* [About this exercise]:
From the transcript, list each thing Meghan says she was self-medicating for as a teenager.

* [Text excerpt]:
┌──

Kristen: [14:29] Yeah, and that really speaks to the subtitle of the book. That really gets to the heart of Chasing Liberty in the Land of Fear. And I’m a little bit older than you both. I’m a product of the war on drugs. Nancy Reagan just say no. DARE programs in schools of the eighties. And I even used to wear the t-shirt DARE when I was getting high back in the day because I thought it was funny. And I just, that just say no, the egg cracking on the pan, obviously it did not work for me. And that truly came from a place of fear. We thought if we could scare kids to death then they wouldn’t do drugs. Well, we didn’t take into the account of all these social determinants of health. We didn’t take into account the way that trauma plays into this. We didn’t take into account so many other issues.
Kristen: [15:17] Meghan, in your work, I’m curious, especially in your personal experience, kind of coming to that place, you mentioned earlier about finding out that your approach had not been maybe the best or way you would have approached it now. Can you talk to us a little bit about that realization of changing your belief system on drug use and recovery support?
Meghan: [15:33] Sure. Kind of how Jay was really well, explaining very articulately, how they meet these kids where they’re at with their each individual needs and using harm reduction and fact based education. I really feel like that’s something that was missing in my personal journey too. I was one of those kids as a teenager that was kind of rebellious and was self-medicating for some trauma and PTSD and just self-esteem issues. And just one of those angsty teens that kind of hated themselves for a multitude of reasons. And like a lot of us, I found that drugs really quieted that and made me feel better about myself, more outgoing and unfortunately as does happen, my use became a bit chaotic, and I was told by a professional at 18 that I was an addict.

└──

* [Dataset entries]:
┌──

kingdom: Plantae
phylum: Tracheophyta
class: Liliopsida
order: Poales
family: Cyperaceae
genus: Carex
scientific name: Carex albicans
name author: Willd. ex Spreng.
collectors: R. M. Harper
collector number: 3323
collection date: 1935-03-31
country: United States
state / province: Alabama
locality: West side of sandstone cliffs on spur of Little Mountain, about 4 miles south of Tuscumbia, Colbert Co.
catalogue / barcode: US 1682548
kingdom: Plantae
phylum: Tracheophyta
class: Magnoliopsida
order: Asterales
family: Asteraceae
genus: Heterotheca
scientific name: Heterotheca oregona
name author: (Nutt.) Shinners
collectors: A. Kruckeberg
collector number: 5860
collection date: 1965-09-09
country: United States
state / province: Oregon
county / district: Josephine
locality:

└──

* [Exercise result]:
- Trauma
- PTSD
- Self-esteem issues